# Natural Gum Rubber , What A Pleasent Surprise



## fsa46 (Jul 8, 2012)

I bought some tapered ( 9/16" to 7/16" ) Natural Gum Rubber bands from SimpleShot and must say I am pleasantly surprised. For whatever reason, I didn't think I'd be a fan but thought I'd give it a try and I'm sure glad I did.

I shoot all the usual flats and tubes but never really likes the way they shot the big ( heavy ) ammo. I know, I tried many different configurations and some shot
fine but they just weren't for me.

These tapered Natural Gum Rubber flats fit the bill and is exactly what I've been looking for.

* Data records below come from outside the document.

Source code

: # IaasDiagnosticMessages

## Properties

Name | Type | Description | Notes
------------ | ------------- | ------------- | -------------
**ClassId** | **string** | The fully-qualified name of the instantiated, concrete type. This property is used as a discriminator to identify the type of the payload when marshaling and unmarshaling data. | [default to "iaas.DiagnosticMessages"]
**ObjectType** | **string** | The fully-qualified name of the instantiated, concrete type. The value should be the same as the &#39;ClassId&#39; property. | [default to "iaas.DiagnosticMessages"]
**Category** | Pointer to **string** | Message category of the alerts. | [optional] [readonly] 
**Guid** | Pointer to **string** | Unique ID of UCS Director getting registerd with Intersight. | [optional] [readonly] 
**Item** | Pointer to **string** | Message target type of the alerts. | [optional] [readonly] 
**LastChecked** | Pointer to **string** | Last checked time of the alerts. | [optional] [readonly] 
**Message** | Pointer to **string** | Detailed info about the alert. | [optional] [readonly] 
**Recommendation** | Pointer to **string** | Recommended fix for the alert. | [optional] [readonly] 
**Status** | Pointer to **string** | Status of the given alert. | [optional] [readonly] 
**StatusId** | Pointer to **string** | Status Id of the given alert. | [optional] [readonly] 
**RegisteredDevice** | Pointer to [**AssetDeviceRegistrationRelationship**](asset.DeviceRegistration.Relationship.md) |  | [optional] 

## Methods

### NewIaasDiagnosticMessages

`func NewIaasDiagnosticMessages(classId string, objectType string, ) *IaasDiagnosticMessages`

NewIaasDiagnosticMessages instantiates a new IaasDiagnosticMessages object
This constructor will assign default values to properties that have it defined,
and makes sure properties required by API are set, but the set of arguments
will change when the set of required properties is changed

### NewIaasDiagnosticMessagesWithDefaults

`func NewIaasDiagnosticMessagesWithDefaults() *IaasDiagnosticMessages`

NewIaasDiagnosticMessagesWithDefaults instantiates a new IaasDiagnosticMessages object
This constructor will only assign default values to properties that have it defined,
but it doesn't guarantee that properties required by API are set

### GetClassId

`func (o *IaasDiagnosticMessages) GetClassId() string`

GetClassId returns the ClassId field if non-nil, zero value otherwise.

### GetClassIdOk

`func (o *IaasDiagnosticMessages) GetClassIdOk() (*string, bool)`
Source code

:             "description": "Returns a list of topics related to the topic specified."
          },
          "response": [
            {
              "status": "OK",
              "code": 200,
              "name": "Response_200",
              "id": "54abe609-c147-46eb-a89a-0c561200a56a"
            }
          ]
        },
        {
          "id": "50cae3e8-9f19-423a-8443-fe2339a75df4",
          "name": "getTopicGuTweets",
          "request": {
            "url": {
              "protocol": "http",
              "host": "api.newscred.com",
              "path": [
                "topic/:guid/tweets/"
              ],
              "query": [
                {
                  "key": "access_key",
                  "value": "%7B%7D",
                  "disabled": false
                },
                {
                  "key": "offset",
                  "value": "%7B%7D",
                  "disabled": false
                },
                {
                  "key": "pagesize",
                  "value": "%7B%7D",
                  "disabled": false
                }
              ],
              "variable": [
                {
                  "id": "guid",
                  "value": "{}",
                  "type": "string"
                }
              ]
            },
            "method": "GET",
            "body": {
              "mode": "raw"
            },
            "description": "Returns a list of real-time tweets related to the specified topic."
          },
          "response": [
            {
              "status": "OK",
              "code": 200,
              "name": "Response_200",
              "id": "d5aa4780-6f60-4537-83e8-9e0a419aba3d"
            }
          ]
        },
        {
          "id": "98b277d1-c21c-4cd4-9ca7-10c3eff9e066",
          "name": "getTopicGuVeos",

This is my first experience with these so I set them up on a ShuttleCraft. They measure 9 1/4" from fork to pouch.

If you notice below, I coped out the band where the band sets in the pouch, not where I tied it. I tied it with four wraps of party balloon.








This is interesting. The rubber is to thick to use the match stick method and I wasn't sure how to attach it to the forks. I just slid it between the "U" single to give it a try to see if it would slip out. If you notice the marks I put on the band to see if in fact they were pulling out when shooting. After repeated shooting they aren't budging.

The only thing I might try different is putting the " dead end " outward instead in.

















I have been shooting 7/16" and 1/2" steel balls with this set up and absolutely love this for shooting the heavy ammo.

It just goes to show, things aren't always what we think. Don't be afraid to try different things, like me, you might be pleasantly surprised.


----------



## treefork (Feb 1, 2010)

Nice shooter !


----------



## oldmiser (Jan 22, 2014)

you can make a loop & use a match stick It will hold fine...I use it on my RH rotating slingshot with gum rubber 5/8" straight cut 12 "long

using 7/16" ammo..~AKAOldmiser


----------



## fsa46 (Jul 8, 2012)

I wasn't worried about it holding OM, I stretched the heck out of it and still couldn't get it into the "U". If you say you did it I'll give it a try again and see what happens.

Thanks for the heads up.


----------



## fsa46 (Jul 8, 2012)

I might add, Nathan ( SimpleShot ) has these on a Christmas sale at 25% off for a couple more days. A super price for this quality Natural Gum Rubber.


----------



## oldmiser (Jan 22, 2014)

fsa46 said:


> I wasn't worried about it holding OM, I stretched the heck out of it and still couldn't get it into the "U". If you say you did it I'll give it a try again and see what happens.
> 
> Thanks for the heads up.


How thick is the Gum Rubber your using? Mine is 1/16" inch Maybe you got the thicker Gum Rubber...

I am having camera issue's for focus but you can see the loop & match stick OM


----------



## grappo73 (Dec 15, 2015)

Well done!!!


----------



## fsa46 (Jul 8, 2012)

OM, I checked my bands and they measure 1/16" also. After reading your first reply, I went down and checked my other RH frames. The "U" on all my other frames have a wider gap so that was the problem and I just opened them a little on that frame and all is fine now.

I never noticed it before because I only shoot .030 and .040 flats in that frame, ( when using flats ).

By the way, I use the paper sticks from Q-Tips for the match stick set up. I like them because they're thinner than match sticks, look neat and do the trick.


----------